5. Malinda Sanna, Founder & CEO of Spark Ideas
Company background: Spark Ideas is a consumer insights consultancy with clients including Hershey's, Marc Jacobs & MTV.
College degree: Opera; English; Vocal Performance
Her take on her education: "Studying vocal performance at a Mennonite College taught me how to read an audience and shape my performance. Spending years on stage gave me speaking and presenting skills that I wouldn't otherwise have. No boring presentations, ever! While I'm not up there to entertain I definitely know how to tailor my message and manner of delivery to my audience. Goshen College, a Mennonite liberal arts school in northern Indiana, was definitely off the beaten track for a business career catering to Fortune 500 clients - but I feel strongly that it prepared me well for the work I do today. How does that relate to qualitative market research? We really are in the "culture business," and we are squarely in the service industry. I draw on references to literature, to music, to philosophy as well as pop culture every day in my writing, research and analysis. If I only had an MBA, I would offer a very boring, linear product and a flattened sensibility to my clients."
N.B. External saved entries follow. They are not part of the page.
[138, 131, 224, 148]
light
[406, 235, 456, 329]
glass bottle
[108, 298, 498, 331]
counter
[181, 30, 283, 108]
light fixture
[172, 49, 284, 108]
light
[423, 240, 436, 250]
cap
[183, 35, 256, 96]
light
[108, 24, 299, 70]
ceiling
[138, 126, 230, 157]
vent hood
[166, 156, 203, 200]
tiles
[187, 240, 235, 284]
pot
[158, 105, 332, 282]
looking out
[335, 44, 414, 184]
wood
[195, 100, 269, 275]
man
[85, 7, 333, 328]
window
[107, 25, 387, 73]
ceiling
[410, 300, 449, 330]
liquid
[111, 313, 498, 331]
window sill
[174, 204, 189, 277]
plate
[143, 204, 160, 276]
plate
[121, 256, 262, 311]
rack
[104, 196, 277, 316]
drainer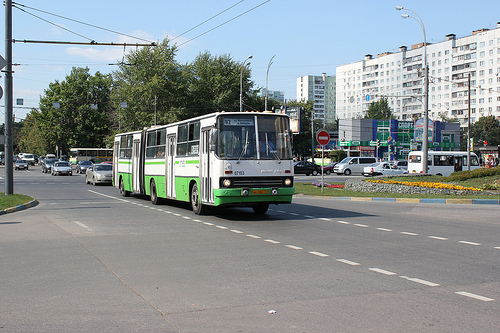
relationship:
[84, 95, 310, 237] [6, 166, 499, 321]
bus on road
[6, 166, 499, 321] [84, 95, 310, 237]
road under bus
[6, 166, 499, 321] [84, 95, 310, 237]
road below bus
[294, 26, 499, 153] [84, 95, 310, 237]
building beside bus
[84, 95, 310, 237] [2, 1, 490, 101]
bus under sky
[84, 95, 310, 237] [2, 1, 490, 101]
bus below sky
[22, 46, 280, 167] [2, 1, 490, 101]
trees below sky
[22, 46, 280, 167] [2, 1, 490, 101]
trees under sky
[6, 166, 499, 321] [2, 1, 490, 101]
road under sky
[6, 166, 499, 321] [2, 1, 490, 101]
road below sky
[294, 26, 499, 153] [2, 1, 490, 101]
building under sky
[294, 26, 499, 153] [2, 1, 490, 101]
building below sky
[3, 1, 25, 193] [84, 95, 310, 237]
post beside bus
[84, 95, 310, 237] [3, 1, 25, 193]
bus beside post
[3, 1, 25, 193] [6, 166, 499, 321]
post on road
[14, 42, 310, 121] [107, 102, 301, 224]
trees behind bus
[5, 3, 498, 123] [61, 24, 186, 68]
sky has clouds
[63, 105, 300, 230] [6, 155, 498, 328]
buses driving on street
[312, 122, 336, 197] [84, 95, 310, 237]
sign next to bus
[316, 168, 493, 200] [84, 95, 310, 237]
flowers next to bus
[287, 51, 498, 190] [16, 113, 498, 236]
buildings behind cars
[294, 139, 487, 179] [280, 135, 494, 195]
cars in lot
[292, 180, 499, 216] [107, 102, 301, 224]
curb next to bus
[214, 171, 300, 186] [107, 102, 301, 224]
headlights on front of bus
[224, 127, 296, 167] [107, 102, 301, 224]
wipers on bus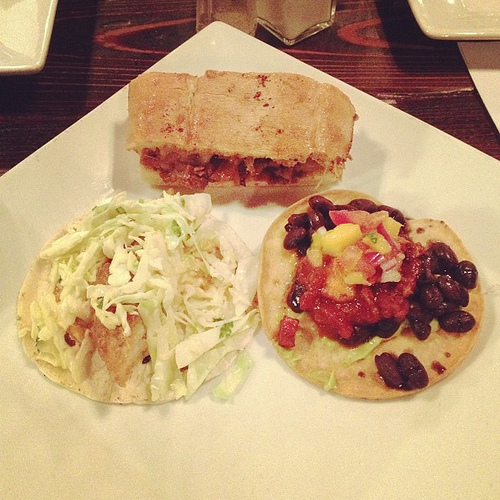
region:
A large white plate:
[11, 29, 491, 484]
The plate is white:
[29, 6, 490, 488]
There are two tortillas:
[0, 189, 477, 412]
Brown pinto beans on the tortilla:
[371, 239, 486, 379]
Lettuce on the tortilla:
[31, 190, 232, 387]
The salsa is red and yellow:
[253, 230, 426, 338]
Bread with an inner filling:
[103, 50, 380, 192]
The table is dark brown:
[46, 23, 457, 108]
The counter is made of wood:
[34, 10, 459, 98]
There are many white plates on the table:
[6, 3, 497, 387]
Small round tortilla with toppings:
[14, 189, 254, 408]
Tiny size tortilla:
[259, 185, 489, 405]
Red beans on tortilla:
[373, 351, 430, 391]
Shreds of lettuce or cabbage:
[99, 196, 206, 285]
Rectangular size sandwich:
[129, 71, 355, 191]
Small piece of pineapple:
[312, 220, 359, 258]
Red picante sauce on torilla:
[281, 218, 416, 343]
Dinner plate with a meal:
[0, 17, 495, 496]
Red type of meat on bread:
[141, 149, 334, 190]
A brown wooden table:
[1, 3, 496, 185]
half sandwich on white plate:
[127, 62, 362, 187]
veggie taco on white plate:
[264, 191, 489, 395]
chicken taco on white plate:
[16, 191, 248, 412]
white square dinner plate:
[1, 18, 498, 498]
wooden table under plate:
[0, 0, 499, 177]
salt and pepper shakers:
[193, 0, 341, 45]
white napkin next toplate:
[458, 42, 497, 134]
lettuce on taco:
[36, 187, 263, 403]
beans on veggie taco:
[286, 192, 476, 384]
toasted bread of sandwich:
[123, 67, 358, 157]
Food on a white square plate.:
[39, 83, 477, 405]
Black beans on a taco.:
[405, 237, 470, 362]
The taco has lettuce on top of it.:
[43, 206, 228, 378]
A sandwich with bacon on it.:
[95, 54, 386, 250]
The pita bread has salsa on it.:
[304, 215, 419, 338]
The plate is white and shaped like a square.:
[28, 190, 450, 488]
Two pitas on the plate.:
[38, 206, 471, 426]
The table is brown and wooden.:
[361, 51, 453, 116]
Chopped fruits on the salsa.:
[329, 210, 391, 272]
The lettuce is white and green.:
[126, 205, 239, 346]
The leaders above provide anecdotal evidence of alternative paths to success, without realizing that they are part of a national trend. A growing number of tech companies are actively seeking people from a liberal arts background because of the creative and people issues they face. Coming from a non-traditional background allows for creative problem solving that is markedly different from their business-major peers. In an increasingly specialized workplace, being able to see the forest for the trees as well as each tree in that forest, is essential for effective leadership. This duality of focus is what a liberal arts education teaches best.